Corn futures are higher this morning. July made a new high at 7.28-3/4 on gains of 10 cents are up 55 cents for the week. Dec was up as much as 10-1/4 cents to a new high of 6.35-3/4 while tacking on 72 cents. Notably, the dollar has turned lower and is down for the week. New money continues to pour into the market on concern about U.S. summer weather. So far, the start of the U.S. 2021 planting season is favorable . USDA will release their May Supply and Demand report next Wednesday. The trade looks for U.S. 2020/21 corn carryout to be near 1.275 bil bu vs USDA’s last 1.352 bil bu guess. The trade also estimates Argentina’s corn crop near 47 mmt vs USDA’s 47 and Brazil at 103 vs USDA’s 109. One private group estimates the crop closer to 95 mmt.
Beans and bean oil made new highs overnight. July beans advanced as much as 18-1/2 cents to 15.88. That new contract high marks a 53-3/4 cent gain for the contract for the week. Nov beans made a new high of 14.28-1/4, up 19-1/4 overnight and 88-1/2 cents this week. The new crop contract on Thursday topped $14 per bushel for the first time in eight years, having surged 27% since the start of 2021. That is the best performance for the contract during that period in nearly 50 years. Chinese Ag futures for (September) settled up 114 yuan in soybeans (at U.S. $25.60), up 41 in Corn (at $11.00), up 53 in Soymeal (at $522), up 128 in Soyoil (at 62.75 cents), and up 160 in Palm Oil. Malaysian palm oil prices were up 137 at 4,352 (basis July) at midsession, the biggest gains in 2 decades on supply worries. USDA’s May Supply and Demand report is approaching. The trade looks for U.S. 2020/21 soybean carryout to be near 118 mil bu vs USDA 120. Trade also estimates Argentina soybean crop near 46.9 mmt vs USDA’s 47.5 and Brazil at 136 vs USDA’s 136. According to data on the Brazilian Trade Ministry’s website: April exports to China rose 19% year-over-year to 12.64 mil tons, the most in a single month for data going back to 1997. Total soybean exports also hit a record in April, surpassing the previous high by 2.5 mil tons.
Winter wheat futures were firm overnight following a strong finish yesterday led by strides in the corn market.
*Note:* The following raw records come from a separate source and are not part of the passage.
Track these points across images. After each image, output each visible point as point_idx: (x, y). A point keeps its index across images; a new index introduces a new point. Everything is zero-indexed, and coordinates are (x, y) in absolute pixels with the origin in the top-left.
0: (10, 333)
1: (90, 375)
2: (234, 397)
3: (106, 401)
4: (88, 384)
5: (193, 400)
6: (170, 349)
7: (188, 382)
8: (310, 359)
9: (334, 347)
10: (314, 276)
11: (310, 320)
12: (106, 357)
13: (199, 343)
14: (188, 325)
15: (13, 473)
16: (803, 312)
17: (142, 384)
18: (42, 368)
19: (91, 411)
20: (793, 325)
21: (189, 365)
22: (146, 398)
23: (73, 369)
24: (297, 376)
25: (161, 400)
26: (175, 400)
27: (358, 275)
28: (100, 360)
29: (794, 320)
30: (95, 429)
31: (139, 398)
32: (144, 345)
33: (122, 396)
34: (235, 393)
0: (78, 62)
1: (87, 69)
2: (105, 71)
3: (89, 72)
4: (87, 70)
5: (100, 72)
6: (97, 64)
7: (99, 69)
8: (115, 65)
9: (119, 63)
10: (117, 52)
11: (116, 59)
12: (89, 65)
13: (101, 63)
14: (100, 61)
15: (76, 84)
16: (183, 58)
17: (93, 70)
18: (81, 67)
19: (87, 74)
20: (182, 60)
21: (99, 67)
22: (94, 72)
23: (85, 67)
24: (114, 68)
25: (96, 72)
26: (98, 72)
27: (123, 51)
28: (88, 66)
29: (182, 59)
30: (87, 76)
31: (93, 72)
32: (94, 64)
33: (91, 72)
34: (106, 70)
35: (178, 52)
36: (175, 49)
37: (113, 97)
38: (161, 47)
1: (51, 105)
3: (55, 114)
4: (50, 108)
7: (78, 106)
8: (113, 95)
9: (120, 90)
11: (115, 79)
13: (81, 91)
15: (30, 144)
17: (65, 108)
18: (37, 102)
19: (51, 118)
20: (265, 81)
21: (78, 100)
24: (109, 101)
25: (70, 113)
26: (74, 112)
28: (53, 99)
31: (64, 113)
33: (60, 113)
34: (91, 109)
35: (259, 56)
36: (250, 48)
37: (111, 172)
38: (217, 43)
July CBOT wheat was up as much as 11-3/4 cents to 7.65. For the week, the actively traded contract rose as much as 34-3/4 cents. July KC wheat was up to 7.39-1/4 on gains of 12-1/2 cents and 35-3/4 cents for the week. July MPLS wheat futures surpassed the $8 level, rising 15-1/4 cents to a new high of 8.05-3/4. For the week, the spring wheat contract has gained 42 cents. Weekly U.S. export sales were negative and U.S. export prices are still at a premium to EU and Russia. Wheat cannot afford to be cheaper than corn or World feed demand will increase over supply. Statistics Canada is scheduled to release its estimates of Canadian crop stocks as of March 31, 2020, this morning at 7:30 a.m. CDT. Next Wednesday, USDA May S&D numbers should show U.S. 2020/21 wheat carryout to be near 850 mil bu vs USDA’s last estimate of 852. Trade estimates for the U.S. 2021 wheat crop is near 1.877 bil bu vs 1.826 last year.
Cattle futures are called mixed ahead of the weekend. Live cattle finished higher for the second consecutive day as the market saw additional short covering and value buying. June cattle may be trying to define a bottom, but deferred contracts are staying range bound and sideways. While the price action the past two days has been friendlier, today’s session will give us a glimpse into next week’s tone. Cash trade may be done for the week with the majority of trade was the $118-119 range, steady to $1 higher than last week, and at a premium to the June futures. Beef demand stays strong, as Choice carcasses tick upwards by 1.59 to 306.37, and Select was 3.18 higher to 289.36. Load count was light at 100 loads.
Hog calls are for steady to higher. Futures were mostly higher on Thursday, with front months establishing new contract highs for the third consecutive day. The direction in the hog market is still working higher, and the fundamentals stay supportive, but after a strong week, could be open to some position squaring. The cash market has helped fuel the market, and the lean hog index gained .52 to 107.89, as the country side cash market still bids aggressively for hogs. Weekly export sales stayed supportive as the USDA reported new sales last week of 48,200 MT, up 36% from last week. Mexico, China, and Japan were last week’s top buyers of U.S. pork. Exports were also strong at 37,100 mt, down from last week’s market year high, but still a supportive number. The pork carcass value pushed higher at the close, gaining 1.95 to 113.86 on moderate movement of 215 loads. Pork carcasses have been trending slightly higher this week, and the product movement has been moderate. Technically, prices are in a strong uptrend, and there are no signs of a top.